More generally, which requirements for a topologal space $S$ ans it's subspace $U$ allow to conclude that $S/U$ is hausdorff?
As others have said, this quotient is hausdorff iff the relation is closed. Note that the quotient $\mathbb{R}/\mathbb{Z}$ is in this case (the case where it defines the circle group $S^1$) a group theoretical quotient. The relation is thus $$\{(a,b)\in \mathbb{R}^2 \mid a-b \in \mathbb{Z}\} = f^{-1}(\mathbb{Z})$$ where $$f:\mathbb{R}^2 \rightarrow \mathbb{R}: (a,b) \mapsto a-b$$ Now, because $\mathbb{Z}$ is closed in $\mathbb{R}$, and $f$ is continuous (as $(\mathbb{R},+)$ is a topological group), $f^{-1}(\mathbb{Z})$ must be closed as well.
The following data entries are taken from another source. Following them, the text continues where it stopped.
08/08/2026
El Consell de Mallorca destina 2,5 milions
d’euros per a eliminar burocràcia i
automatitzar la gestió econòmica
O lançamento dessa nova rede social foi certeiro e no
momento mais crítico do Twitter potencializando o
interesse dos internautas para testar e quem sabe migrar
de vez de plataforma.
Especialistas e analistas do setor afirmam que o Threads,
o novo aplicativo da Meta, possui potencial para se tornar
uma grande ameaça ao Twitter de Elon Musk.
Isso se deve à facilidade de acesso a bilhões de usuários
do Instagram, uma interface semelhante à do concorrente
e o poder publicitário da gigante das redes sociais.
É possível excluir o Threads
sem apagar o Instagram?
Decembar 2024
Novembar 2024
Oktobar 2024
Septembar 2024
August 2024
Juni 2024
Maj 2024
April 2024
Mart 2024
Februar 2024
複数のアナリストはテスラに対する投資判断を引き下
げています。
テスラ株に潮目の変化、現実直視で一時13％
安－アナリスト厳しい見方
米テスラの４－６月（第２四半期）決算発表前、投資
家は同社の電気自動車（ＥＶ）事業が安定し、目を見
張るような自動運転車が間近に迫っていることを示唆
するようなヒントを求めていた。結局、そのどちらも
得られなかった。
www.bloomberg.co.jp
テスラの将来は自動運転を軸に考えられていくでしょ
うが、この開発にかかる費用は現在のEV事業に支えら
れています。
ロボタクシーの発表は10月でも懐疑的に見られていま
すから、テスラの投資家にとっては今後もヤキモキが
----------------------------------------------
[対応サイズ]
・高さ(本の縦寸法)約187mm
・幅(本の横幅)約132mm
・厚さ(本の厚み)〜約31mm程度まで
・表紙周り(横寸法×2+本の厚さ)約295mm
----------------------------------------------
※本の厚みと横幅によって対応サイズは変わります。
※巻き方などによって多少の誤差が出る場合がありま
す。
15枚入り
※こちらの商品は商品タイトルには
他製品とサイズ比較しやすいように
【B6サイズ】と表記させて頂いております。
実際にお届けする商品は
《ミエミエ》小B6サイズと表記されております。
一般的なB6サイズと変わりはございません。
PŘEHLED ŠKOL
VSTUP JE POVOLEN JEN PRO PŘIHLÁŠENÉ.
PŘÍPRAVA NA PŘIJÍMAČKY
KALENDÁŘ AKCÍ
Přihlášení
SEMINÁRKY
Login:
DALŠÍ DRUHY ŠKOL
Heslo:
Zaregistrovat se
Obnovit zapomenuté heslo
In general we have: if $X$ is a topological group that is hausdorff, and $Y$ is a closed normal subgroup, then $X/Y$ is hausdorff
Notice that $\mathbb R/\mathbb Z \cong (S^1,\tau)$, where $\tau$ is the subspace topology. This is the quickest way I can think of to see the result. On the other hand, one can use the fact that if $\sim$ is a closed subset of $\mathbb R^2$, then the quotient is hausdorff.
Fact: Let $X$ be a $T_3$ space (regular and $T_1$) and $A$ a subspace of $ X$, then $X{/}A$ in the quotient topology is Hausdorff iff $A$ is closed.
This assumes the usual quotient of modding out by a subspace: identifying that set to a point, so the equivalence classes of $X{/}A$ are $\{A\} \cup \{\{x\}: x \notin A\}$